__EXTRACTED TEXT__:
— START —

In [52]:
# ----------------------------
# Movie Class Definition
# ----------------------------

In [53]:
class Movie:
    def __init__(self, index, title, genre, rating, review, advice, influenced, suggested):
        self.index = index
        self.title = title.strip()
        self.genre = genre.strip()
        self.rating = float(rating)
        self.review = review.lower()
        self.advice = advice.lower()
        self.influenced = int(influenced)
        self.suggested = suggested.strip().lower() == "yes"

In [54]:
# ----------------------------
# Load CSV Dataset Without pandas
# ----------------------------

In [55]:
def parse_csv_line(line):
    fields = []
    field = ''
    in_quotes = False
    i = 0
    while i < len(line):
        char = line[i]
        if char == '"':
            if in_quotes and i + 1 < len(line) and line[i + 1] == '"':
                field += '"'
                i += 1  # Skip escaped quote
            else:
                in_quotes = not in_quotes
        elif char == ',' and not in_quotes:
            fields.append(field)
            field = ''
        else:
            field += char
        i += 1
    fields.append(field)
    return fields

In [56]:
def load_dataset(filepath):
    movies = []
    with open(filepath, 'r', encoding='utf-8') as f:
        lines = f.readlines()
        header = True
        index = 0
        for line in lines:
            if header:
                header = False
                continue
            parts = parse_csv_line(line.strip())
            if len(parts) < 7:
                continue  # skip malformed rows
            title = parts[0]
            genre = parts[1]
            rating = parts[2]
            review = parts[3]
            advice = parts[4]
            influenced = parts[5]
            suggested = parts[6]
            try:
                movie = Movie(index, title, genre, rating, review, advice, influenced, suggested)
                movies.append(movie)
                index += 1
            except:
                continue  # skip rows with bad values
    return movies

In [57]:
# ----------------------------
# Similarity Function
# ----------------------------

In [58]:
def compute_similarity(m1, m2):
    score = 0

    if m1.genre == m2.genre:
        score += 5

    advice1 = m1.advice.split()
    advice2 = m2.advice.split()
    review1 = m1.review.split()
    review2 = m2.review.split()

— END —

(Items from a dataset)
— START —

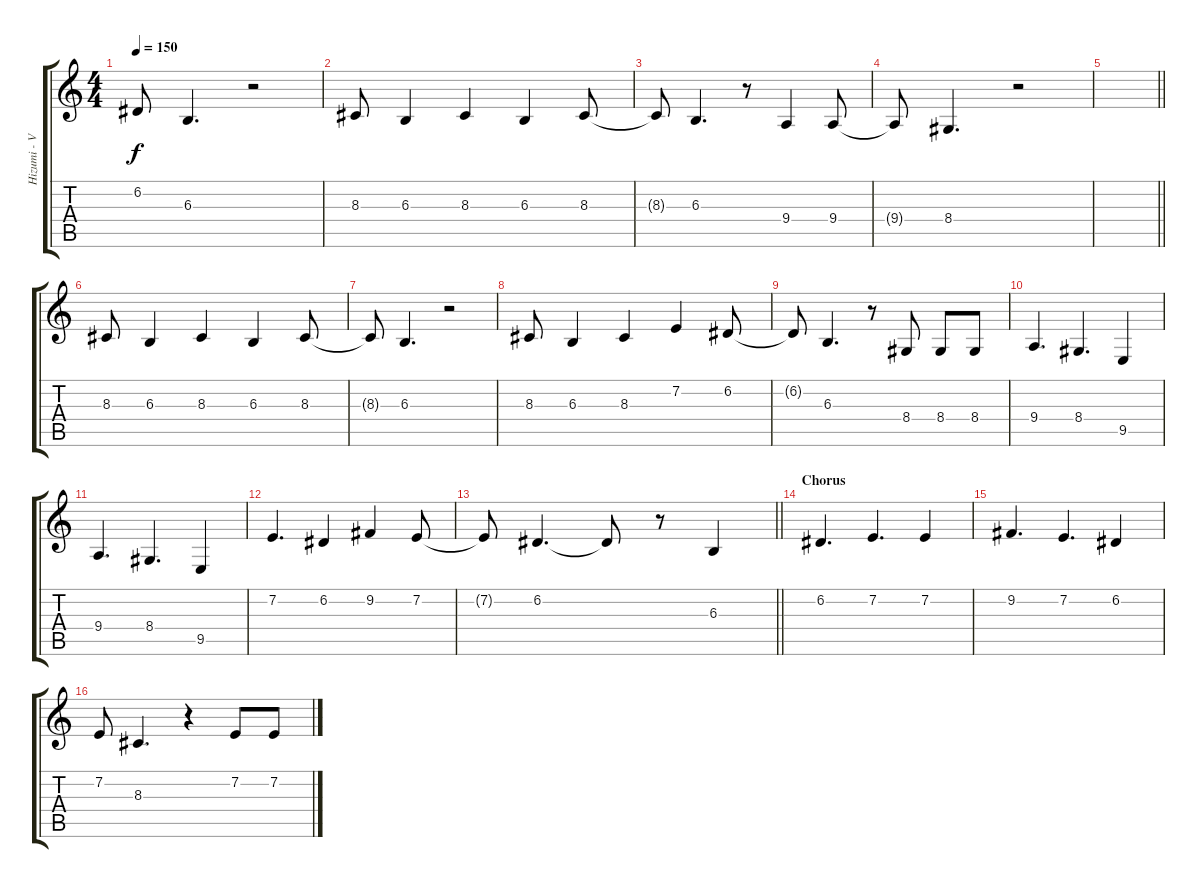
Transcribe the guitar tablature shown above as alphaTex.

\track ("Hizumi - Vocals" "Hizumi - V") {instrument lead6voice}
\staff {score tabs}
\tuning (D4 A3 F3 C3 G2 D2) {hide}
\ts (4 4)
\tempo 150
\clef g2
\ks c
6.2{t}.8{dy f} 6.3.4{d} r.2 |
8.3.8 6.3.4 8.3.4 6.3.4 8.3.8 |
8.3{t}.8 6.3.4{d} r.8 9.4.4 9.4.8 |
9.4{t}.8 8.4.4{d} r.2 |
\barLineRight lightlight
|
\section ("" "")
8.3.8 6.3.4 8.3.4 6.3.4 8.3.8 |
8.3{t}.8 6.3.4{d} r.2 |
8.3.8 6.3.4 8.3.4 7.2.4 6.2.8 |
6.2{t}.8 6.3.4{d} r.8 8.4.8 8.4.8 8.4.8 |
9.4.4{d} 8.4.4{d} 9.5.4 |
9.4.4{d} 8.4.4{d} 9.5.4 |
7.2.4{d} 6.2.4 9.2.4 7.2.8 |
\barLineRight lightlight
7.2{t}.8 6.2.4{d} 6.2{t}.8 r.8 6.3.4 |
\section ("" "Chorus")
6.2.4{d} 7.2.4{d} 7.2.4 |
9.2.4{d} 7.2.4{d} 6.2.4 |
7.2.8 8.3.4{d} r.4 7.2.8 7.2.8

— END —

__THE TASKS__:
1 – In the notebook code, list every parameter of the Movie class's __init__ method except self.
2 – Output the portion of the notebook code from "header = True" up to and including "parts = parse_csv_line(line.strip())".
The records come from a separate source.

__ANSWERS BELOW__:
1 – index, title, genre, rating, review, advice, influenced, suggested

2 –
header = True
        index = 0
        for line in lines:
            if header:
                header = False
                continue
            parts = parse_csv_line(line.strip())